Weitere Irrtümer zum testament finden Sie in unserer Übersicht: Die 10 größten Testament Irrtümer.

Der Ablauf:

Wenn man ein Testament bei einem Notar erstellt und beurkunden lässt, kümmert sich der Notar automatisch um die Registrierung im zentralen Testamentsregister. Nach dem Beurkundungsgesetz ist der Notar verpflichtet, jede von ihm errichtete erbfolgerelevante Urkunde elektronisch an das zentrale Testamentsregister zu übermitteln​ (Quelle: 1)​. Ähnliches gilt, wenn man ein privat erstelltes Testament bei einem Amtsgericht in die amtliche Verwahrung gibt. In diesem Fall übermittelt das Gericht das Testament verpflichtend an das zentrale Testamentsregister in Berlin (​Quelle 2).

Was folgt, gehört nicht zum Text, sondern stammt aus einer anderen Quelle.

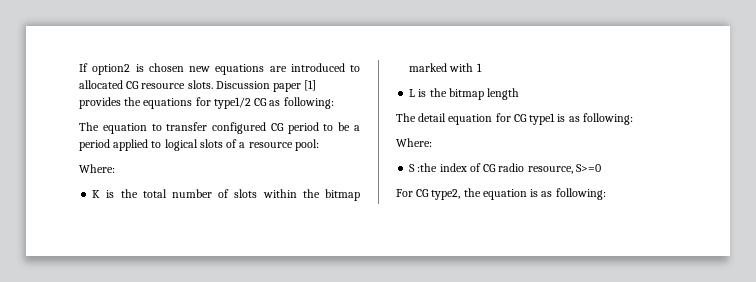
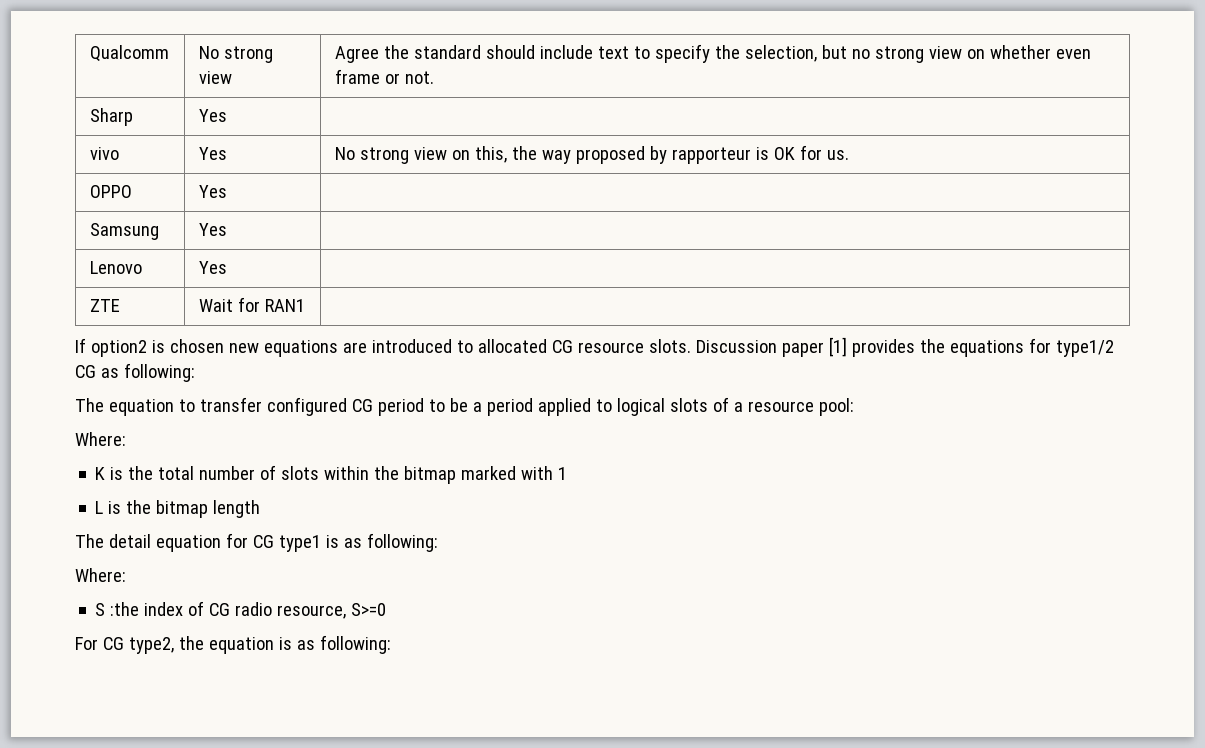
(79, 67) none -> [89,45,169,62] [198,46,273,63] [198,71,232,84] [334,44,1091,63] [334,69,434,84] [89,108,133,126] [198,109,227,122] [89,147,119,160] [198,147,227,160] [334,145,849,164] [89,185,132,198] [198,185,227,198] [89,223,159,240] [198,223,227,236] [89,261,142,274] [198,261,227,274] [89,299,120,312] [198,297,305,312] Qualcomm | No strong view | Agree the standard should include text to specify the selection, but no strong view on whether even frame or not. // Sharp | Yes | // vivo | Yes | No strong view on this, the way proposed by rapporteur is OK for us. // OPPO | Yes | // Samsung | Yes | // Lenovo | Yes | // ZTE | Wait for RAN1 | //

Wenn du ein Testament im zentralen Testamentsregister anmeldest, sorgt es dafür, dass dein letzter Wille nach deinem Tod gefunden und umgesetzt wird. Wenn du stirbst, teilt das Standesamt dein Ableben dem Register mit. Das Register überprüft dann, ob du ein Testament hinterlassen hast. Wenn das der Fall ist, benachrichtigt es das zuständige Gericht, das sich um Erbschaften kümmert, und den Ort, an dem dein Testament aufbewahrt wird.Auf diese Weise ist sichergestellt, dass das Testament innerhalb kurzer Zeit nach dem Tod zum zuständigen Nachlassgericht gelangt und dort eröffnet werden kann​ (Quelle 3)​.

Zu den Kosten:

Die Bundesnotarkammer erhebt eine Gebühr für die Eintragung in das zentrale Testamentsregister. Diese Gebühr deckt sämtliche Kosten der Registrierung, eventueller Berichtigungen, Ergänzungen und Folgeregistrierungen sowie der Benachrichtigungen im Sterbefall. Bei der Registrierung über eine Notarin oder einen Notar beträgt die Gebühr 12,50 € je Registrierung. Wenn die registrierende Stelle die Gebühren für das zentrale Testamentsregister nicht entgegennimmt und das Register direkt mit den Bürgerinnen und Bürgern abrechnet, dann erhöht sich die Gebühr auf 15,50 € je Registrierung aufgrund des höheren Verwaltungsaufwandes​ (Quelle 4​).

Es ist wichtig zu beachten, dass für jede testierende Person eine gesonderte Registrierung erforderlich ist. Dies gilt auch dann, wenn die Erklärungen in einer einheitlichen Urkunde abgegeben worden sind. Wenn Sie also beispielsweise als Eheleute einen Erbvertrag geschlossen haben, fällt die Gebühr des zentralen Testamentsregisters zweimal an, da in diesem Fall zwei Registrierungen angelegt werden​1​.

Ablauf beim handschriftlichen Testament:

Sollten Sie sich für die handschriftliche Variante entscheiden, ist es wichtig, das Testament in amtliche Verwahrung zu geben, damit es registriert werden kann. Dies erfolgt beim Amtsgericht. Der Prozess der Verwahrung und Registrierung ist automatisiert – sobald das Testament beim Amtsgericht eingereicht wird, übermittelt das Gericht es an das zentrale Testamentsregister.

Bei der Beurkundung durch einen Notar wird das Testament automatisch vom Notar an das zentrale Testamentsregister übermittelt. Sie müssen sich also keine weiteren Gedanken über die Registrierung machen.

Ein weiterer Vorteil der Registrierung ist, dass das zentrale Testamentsregister im Todesfall automatisch vom Standesamt informiert wird. Das Register prüft dann, ob ein Testament vorhanden ist und informiert das zuständige Nachlassgericht sowie die Stelle, die das Testament verwahrt. Dies stellt sicher, dass das Testament gefunden und beachtet wird.

Kosten für ein Testament

Die Kosten für die Registrierung sind analog mit 12,50 € bzw. 15,50 € überschaubar und helfen dabei, den administrativen Aufwand zu decken. Es ist zu beachten, dass für jede testierende Person eine gesonderte Registrierung erforderlich ist, was bedeutet, dass die Gebühr für Eheleute, die gemeinsam ein Testament verfassen, doppelt anfällt.